## Task A
In the passage on family history, how long has the writer's mother been gone?
## Task B
From the passage on family history, extract the text between "Unfortunately, in the" and "into our being.", inclusive.

## Passage provided
The Census every decade shows a progression from struggle to prosperity in my ancestors’ lives. Starting in 1910, with multiple families crowded together in one house, by 1920 some owned their own homes and kept them for the rest of their lives. They began on the lowest rung as laborers, but less than ten years later they were skilled weavers, dressmakers, and cabinet makers. Another decade and they were professionals and business owners. They persevered through the Great Depression and two World Wars, and their grandchildren are college educated and have fully woven themselves into the great American quilt.
Unfortunately, in the process of leaving behind the superstitions that for centuries had substituted for education, and blending in to salve the sting of prejudices, we lost the stories that bound us to our heritage – the stories that we should be retelling with pride. While compiling this book, I sometimes thought, I should call Mom, she would know more about this story. And then I realize that she has been gone for over 40 years!
So the needle is in my hands – I’ve stitched together this collection of family trees, bits of stories, poems, and recipes, for my siblings and cousins, our children, and grandchildren, so that they can share with their children our stories — the resilient and brilliant fibers woven into our being.

## Information provided

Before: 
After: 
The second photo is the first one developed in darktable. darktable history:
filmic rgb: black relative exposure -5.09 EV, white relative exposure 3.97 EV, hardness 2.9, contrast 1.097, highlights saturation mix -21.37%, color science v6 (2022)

* * *

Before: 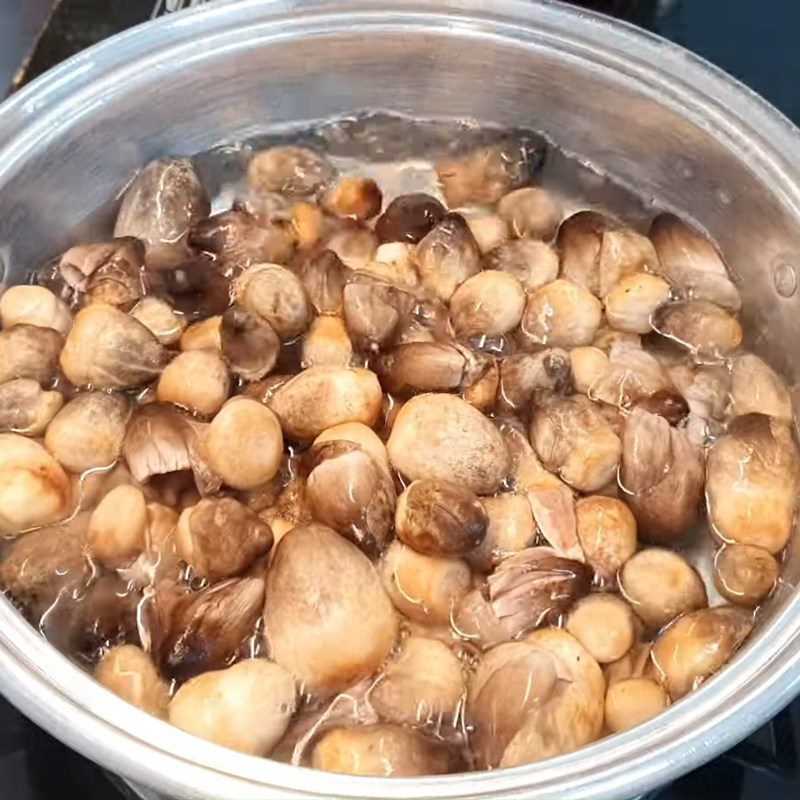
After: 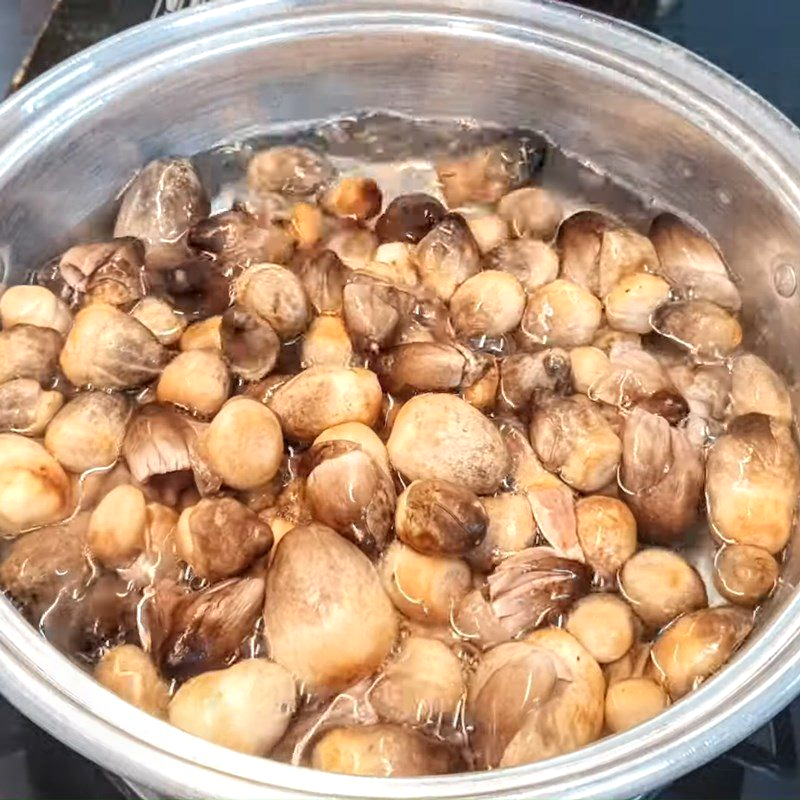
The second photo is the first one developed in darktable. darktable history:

## Final answer A
Over 40 years.

## Final answer B
Unfortunately, in the process of leaving behind the superstitions that for centuries had substituted for education, and blending in to salve the sting of prejudices, we lost the stories that bound us to our heritage – the stories that we should be retelling with pride. While compiling this book, I sometimes thought, I should call Mom, she would know more about this story. And then I realize that she has been gone for over 40 years!
So the needle is in my hands – I’ve stitched together this collection of family trees, bits of stories, poems, and recipes, for my siblings and cousins, our children, and grandchildren, so that they can share with their children our stories — the resilient and brilliant fibers woven into our being.